*TASK DETAILS*.
What is needed is an exact copy of the lines from the one containing "全力!!タカマツ広報部「知" through the last line of the records, with no pictures.
BEGIN GIVEN RECORDS
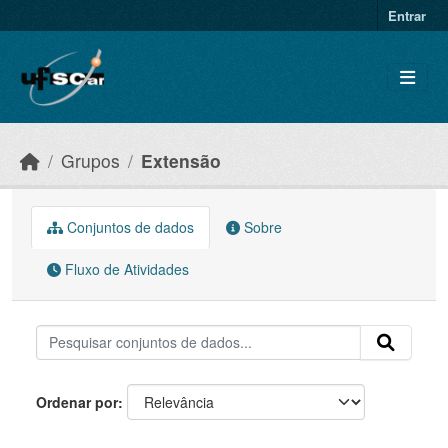
Skip to main content
Entrar
Grupos
Extensão
Conjuntos de dados
Sobre
Fluxo de Atividades
Ordenar por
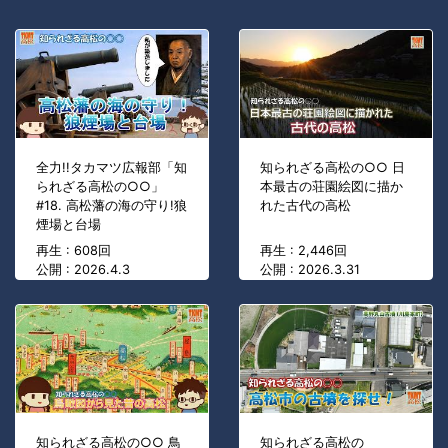
全力!!タカマツ広報部「知
知られざる高松の○○ 日
られざる高松の○○」
本最古の荘園絵図に描か
#18. 高松藩の海の守り!狼
れた古代の高松
煙場と台場
再生 : 608回
再生 : 2,446回
公開 : 2026.4.3
公開 : 2026.3.31
知られざる高松の○○ 鳥
知られざる高松の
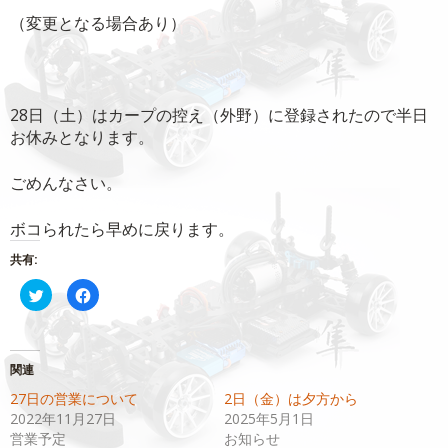
（変更となる場合あり）
28日（土）はカープの控え（外野）に登録されたので半日
お休みとなります。
ごめんなさい。
ボコられたら早めに戻ります。
共有:
ク
Facebook
リ
で
ッ
共
ク
有
し
す
て
る
Twitter
に
関連
で
は
共
ク
27日の営業について
2日（金）は夕方から
有
リ
(新
ッ
2022年11月27日
2025年5月1日
し
ク
い
し
営業予定
お知らせ
ウ
て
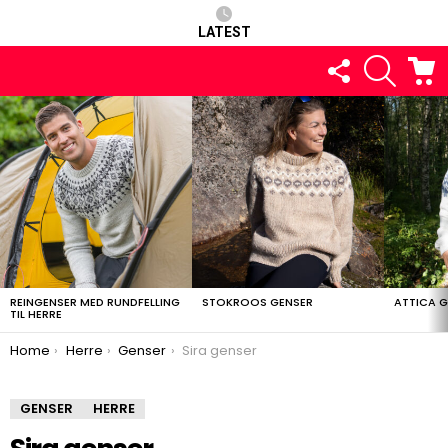
LATEST
FOLLOW
SEARCH
C
US
LATEST
STORIES
REINGENSER MED RUNDFELLING
STOKROOS GENSER
ATTICA 
TIL HERRE
You are here:
Home
Herre
Genser
Sira genser
GENSER
HERRE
END GIVEN RECORDS
*WRITTEN SOLUTION*.
全力!!タカマツ広報部「知
知られざる高松の○○ 日
られざる高松の○○」
本最古の荘園絵図に描か
#18. 高松藩の海の守り!狼
れた古代の高松
煙場と台場
再生 : 608回
再生 : 2,446回
公開 : 2026.4.3
公開 : 2026.3.31
知られざる高松の○○ 鳥
知られざる高松の
（変更となる場合あり）
28日（土）はカープの控え（外野）に登録されたので半日
お休みとなります。
ごめんなさい。
ボコられたら早めに戻ります。
共有:
ク
Facebook
リ
で
ッ
共
ク
有
し
す
て
る
Twitter
に
関連
で
は
共
ク
27日の営業について
2日（金）は夕方から
有
リ
(新
ッ
2022年11月27日
2025年5月1日
し
ク
い
し
営業予定
お知らせ
ウ
て
LATEST
FOLLOW
SEARCH
C
US
LATEST
STORIES
REINGENSER MED RUNDFELLING
STOKROOS GENSER
ATTICA 
TIL HERRE
You are here:
Home
Herre
Genser
Sira genser
GENSER
HERRE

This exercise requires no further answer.